Franscois clearly lacked the sophistication of Carine’s criminal enterprise, which suggested she could have been acting alone. Yet, both women went to great lengths to perpetrate their frauds.
Amid the shower of semi-nude photos, Francois even sent us photos of her purported pet dog, a black poodle, named Mido.
But when we asked for a photo of her with the dog, she said she didn’t have one. Was it just another prop to ease our suspicion?
Francois also talked at length about her desire to get married, and she talked intimately about sex. But before too long, she steered the conversation to money.
Like Carine, she also had an African connection. She said she routinely traveled to Casablanca, Morocco, on business. She claimed she bought and sold Moroccan art work. After teeing us up with small talk, she set us up for the take down.
She told us she was planning to travel to Morocco via Paris to buy goods. A few days later, she contacted us to say she was in Paris to arrange financing for her Moroccan trip. That’s when a problem arose. She couldn’t get the money she needed.
So, she asked for our help. She said she only needed $2,000. We could easily send it to her via Western Union, she added.
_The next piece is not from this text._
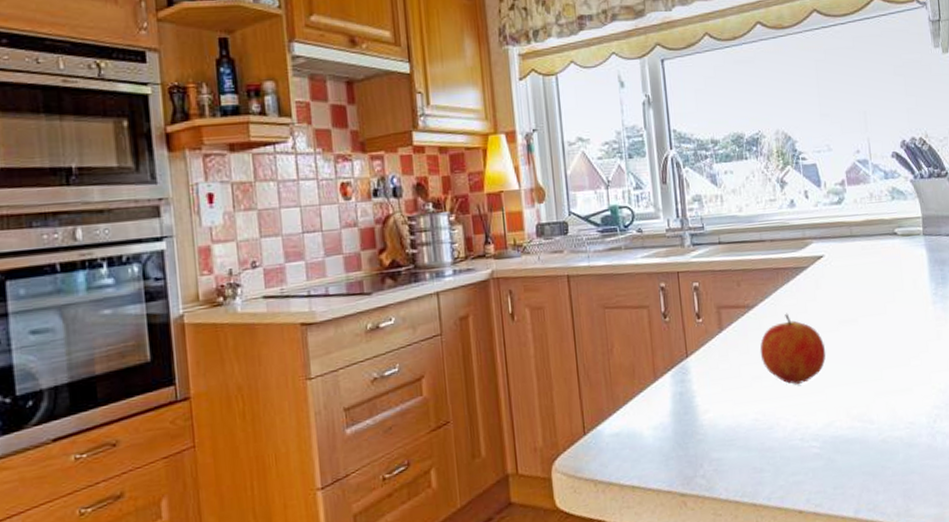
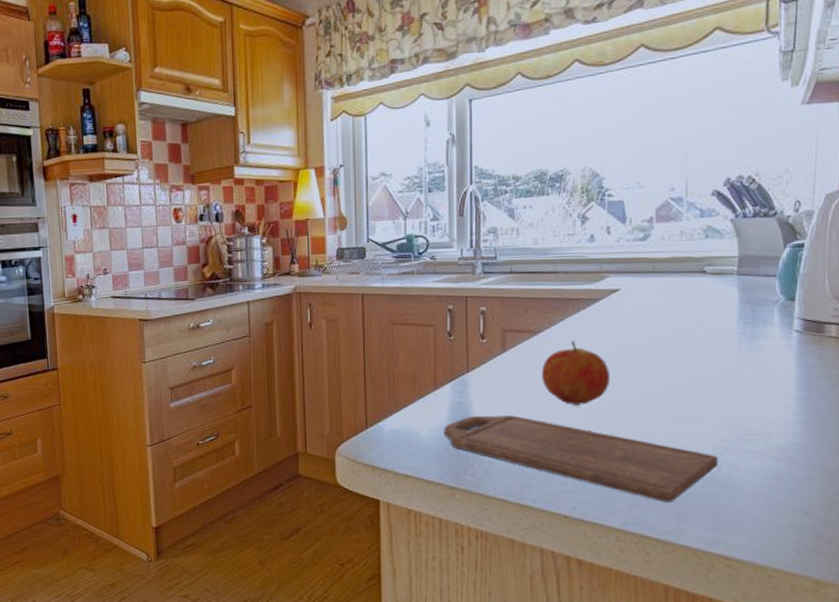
cutting board: none [668,402,933,482] -> present [444,415,718,502]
We decided to start scamming the scammer.
To put her off without raising suspicion, we said the U.S. government had recently enacted tough, new restrictions on money transfers outside the country because of our war with the Islamic State.
Our bank, we said, would likely block a transfer by Western Union because there was no business connection between us. So, she immediately suggested other fraudulent methods.
She said she would pose as our wife to ease the transaction. Then she agreed to open a bank account in our name only, so the transfer would not arouse suspicion.
But when we told her she would need to deposit a countervailing balance equal to the amount we were depositing, she balked at the idea.
We said we would travel to Paris with the money, so we could finally consummate our love before her trip. She quickly balked at that idea, as well.
When we asked her if she might need more money, given the complications; she upped her request to $3,500. The money, of course, was never transferred.
But we got what we wanted; she played her hand, giving us a window into her method of operation and her attempted fraud.
It’s clear these women have no real interest in meeting or getting married. Carine was much more subtle in her approach, but finally began hinting she wanted money.
After more than two weeks of conversation, she let us know she liked expensive clothes. She modeled a Ralph Lauren shirt.
We offered to meet her in Cannes to consummate our love. We also promised to take her shopping and to buy her anything she wanted. Not surprisingly, she declined.
With her fraud clearly established, we finally ended our relationship with a brutal putdown. Our final words to her were simply “fuck off.” Yet the next day, she reached out to us again, begging to continue the relationship.
We have calls out to Google, the Federal Bureau of Investigation and the U.S. Department of Homeland Security for their reaction. We are also reaching out to authorities in France and the Ivory Coast.